Institute of Neuroradiology, Kantonsspital Aarau, Aarau, Switzerland.
Department of Psychiatry, Geriatric Psychiatry, University Hospitals of Geneva, University of Geneva, Geneva, Switzerland.
Spine (Phila Pa 1976). 2023 Aug 1;48(15):1041-1046. doi: 10.1097/BRS.0000000000004667. Epub 2023 Apr 5.

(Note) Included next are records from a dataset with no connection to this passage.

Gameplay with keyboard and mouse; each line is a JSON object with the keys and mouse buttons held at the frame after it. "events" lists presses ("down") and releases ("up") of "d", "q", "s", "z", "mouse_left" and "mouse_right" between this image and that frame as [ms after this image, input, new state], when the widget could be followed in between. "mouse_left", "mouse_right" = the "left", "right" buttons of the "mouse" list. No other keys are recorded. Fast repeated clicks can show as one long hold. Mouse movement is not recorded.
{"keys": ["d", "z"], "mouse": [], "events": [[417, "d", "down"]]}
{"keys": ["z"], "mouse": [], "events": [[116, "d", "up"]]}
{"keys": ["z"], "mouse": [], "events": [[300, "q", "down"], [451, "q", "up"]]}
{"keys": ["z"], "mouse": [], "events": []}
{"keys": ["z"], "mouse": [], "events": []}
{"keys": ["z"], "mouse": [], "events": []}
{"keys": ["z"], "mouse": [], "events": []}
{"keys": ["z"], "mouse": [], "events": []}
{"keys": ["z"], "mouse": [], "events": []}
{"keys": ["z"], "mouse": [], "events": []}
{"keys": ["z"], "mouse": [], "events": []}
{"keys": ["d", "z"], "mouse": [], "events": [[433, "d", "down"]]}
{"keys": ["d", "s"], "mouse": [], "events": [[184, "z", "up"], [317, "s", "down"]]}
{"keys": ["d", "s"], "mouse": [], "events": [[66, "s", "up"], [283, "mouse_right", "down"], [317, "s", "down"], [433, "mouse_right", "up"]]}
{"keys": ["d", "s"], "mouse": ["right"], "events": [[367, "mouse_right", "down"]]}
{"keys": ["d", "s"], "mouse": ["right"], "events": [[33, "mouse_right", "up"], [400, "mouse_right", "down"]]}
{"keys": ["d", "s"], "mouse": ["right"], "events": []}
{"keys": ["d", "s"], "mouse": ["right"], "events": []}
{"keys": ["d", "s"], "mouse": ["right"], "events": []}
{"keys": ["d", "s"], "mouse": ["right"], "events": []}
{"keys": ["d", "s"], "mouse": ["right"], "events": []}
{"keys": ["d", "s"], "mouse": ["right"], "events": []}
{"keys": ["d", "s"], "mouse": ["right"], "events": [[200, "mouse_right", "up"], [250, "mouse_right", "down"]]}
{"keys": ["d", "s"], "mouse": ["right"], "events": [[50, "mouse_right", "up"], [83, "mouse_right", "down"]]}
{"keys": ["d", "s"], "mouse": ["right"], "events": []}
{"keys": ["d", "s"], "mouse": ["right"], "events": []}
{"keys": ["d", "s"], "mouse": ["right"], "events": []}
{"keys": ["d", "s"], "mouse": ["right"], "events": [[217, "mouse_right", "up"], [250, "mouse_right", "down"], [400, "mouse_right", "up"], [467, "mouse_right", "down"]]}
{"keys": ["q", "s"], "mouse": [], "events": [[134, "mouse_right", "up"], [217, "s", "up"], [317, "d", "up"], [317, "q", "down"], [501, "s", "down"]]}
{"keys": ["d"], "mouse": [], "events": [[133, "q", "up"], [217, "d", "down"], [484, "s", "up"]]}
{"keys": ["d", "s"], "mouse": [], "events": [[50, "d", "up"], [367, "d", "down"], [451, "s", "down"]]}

Multicenter prospective observational study.
Diffusion tensor imaging in flexion extension improves the diagnosis of degenerative cervical myelopathy (DCM). We aimed to provide an imaging biomarker for the detection of DCM.
DCM is the most common form of spinal cord dysfunction in adults; however, imaging surveillance for myelopathy remains poorly characterized.
Symptomatic DCM patients were examined in maximum neck flexion-extension and neutral positions in a 3T-magnetic resonance imaging scanner and allocated to 2 groups: (1) Patients with visible intramedullary hyperintensity (IHIS) on T2-weighted imaging (IHIS+, n = 10); and (2) Patients without IHIS (IHIS-, n = 11). Range of motion, space available for the spinal cord, apparent diffusion coefficient (ADC), axial diffusivity (AD), radial diffusivity, and fractional anisotropy were measured and compared between the neck positions and between the groups as well as between control (C2/3) and pathologic segments.
Significant differences between the control level (C2/3) and pathologic segments were appreciated for the IHIS+ group at neutral neck position in AD; at flexion in ADC and AD; and at neck extension in ADC, AD, and fractional anisotropy values. For the IHIS- group, significant differences between the control level (C2/3) and pathologic segments were found only for ADC values in neck extension. When comparing diffusion parameters between groups, radial diffusivity was significantly different in all 3 neck positions.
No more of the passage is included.